Köpekli adam, ülkede kanun var, diyerek bunun kolay olmayacağını söyleyip kadının yüreğine su serpiyor.

Ama fal konusunda kadından duydukları pek iç açıcı değil. 

Adam da zaten onu pek dinlemiyor.

Falcı da ölüyor sonra.


BİRİNCİ MEKTUP

Sevgilisine mektup yazıyor. Gönderilmemiş bir mektup. Ondan bahsetmiyor, sadece hikayesini anlatıyor. Esas konuya giremiyor. 


İKİNCİ MEKTUP

İkinci mektupta memleketinden bahsediyor. Deprem olmuş, devlet yardım etmeyi becerememiş. Yolsuzluklar, haksızlıklar almış başını yürümüş. 

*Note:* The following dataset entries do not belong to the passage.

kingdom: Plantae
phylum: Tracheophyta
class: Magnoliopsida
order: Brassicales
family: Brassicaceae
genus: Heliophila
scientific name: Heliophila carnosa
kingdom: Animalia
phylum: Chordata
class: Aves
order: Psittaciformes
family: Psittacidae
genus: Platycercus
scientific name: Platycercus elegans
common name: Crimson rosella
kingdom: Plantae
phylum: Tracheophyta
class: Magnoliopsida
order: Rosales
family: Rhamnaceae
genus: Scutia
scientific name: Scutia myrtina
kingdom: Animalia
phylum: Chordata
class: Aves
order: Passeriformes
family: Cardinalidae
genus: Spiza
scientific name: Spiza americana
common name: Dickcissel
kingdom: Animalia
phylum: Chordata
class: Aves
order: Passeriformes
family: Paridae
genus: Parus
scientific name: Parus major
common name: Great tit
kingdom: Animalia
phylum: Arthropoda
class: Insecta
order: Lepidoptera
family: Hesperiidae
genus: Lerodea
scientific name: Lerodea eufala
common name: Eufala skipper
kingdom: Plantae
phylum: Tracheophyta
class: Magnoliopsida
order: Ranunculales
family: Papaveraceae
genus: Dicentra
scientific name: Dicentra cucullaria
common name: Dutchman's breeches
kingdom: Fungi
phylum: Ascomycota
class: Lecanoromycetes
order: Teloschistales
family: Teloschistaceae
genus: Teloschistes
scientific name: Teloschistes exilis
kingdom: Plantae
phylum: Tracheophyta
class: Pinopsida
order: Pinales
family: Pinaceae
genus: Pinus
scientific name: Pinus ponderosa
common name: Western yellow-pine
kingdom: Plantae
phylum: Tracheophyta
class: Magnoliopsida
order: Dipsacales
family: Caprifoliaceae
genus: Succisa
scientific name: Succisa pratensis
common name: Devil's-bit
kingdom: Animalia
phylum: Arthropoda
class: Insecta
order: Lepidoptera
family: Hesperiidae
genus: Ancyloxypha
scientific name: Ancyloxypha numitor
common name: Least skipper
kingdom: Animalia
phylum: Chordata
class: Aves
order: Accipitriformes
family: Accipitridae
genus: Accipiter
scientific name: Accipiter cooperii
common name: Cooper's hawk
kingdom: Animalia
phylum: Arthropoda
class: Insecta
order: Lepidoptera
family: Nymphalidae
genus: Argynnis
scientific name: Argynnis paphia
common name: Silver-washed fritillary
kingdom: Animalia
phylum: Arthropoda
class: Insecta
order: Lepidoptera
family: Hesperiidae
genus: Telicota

"İnsan, sevgilisine düşman oluyor. Görünüşteki dostluğa aldanmamalı. Sevgili, hakiki bir düşmandır. Küçücük bir hıyanete bakar." sf. 78

"Kederimi unutmak için sanki kedersizmişim gibi yaparım." sf.82


SONU

Yazar, gitmek zorunda kalıyor.

Bir süre mektuplaşıyorlar ama sonra döndüğünde köpekli adamı bulamıyor. Postacıyı da.


1 NİSAN'DA BİR ERİK AĞACI İLE KONUŞTUM

Köpeklerle konuşmadan önce ağaçlarla konuşurmuş. Sevgilisini onlara anlatırmış. 


MEHMET BEY'E GÖRE

Köpekli adam Ahmet, kafasında bazen hayali arkadaşlar yaratıyor. Mehmet Bey de onlardan biri. İstiyor ki arkadaşı ona her şeyi dosdoğru anlatsın. Mehmet Bey de anlatıyor.

Yorgiya'nın annesinin annesi genelevde "mamabaşı" imiş. Annesi bir adamın metresi. Yorgiya da malum... 

"Sevilmemiş insanın bütün hırsıyla sevilmek için, en sevilemeyeceği yerden, çabalayıp duruyordu." sf. 96

*

Bunun dizisi de yapılmış TRT 1'de. Epey de beğenilmiş.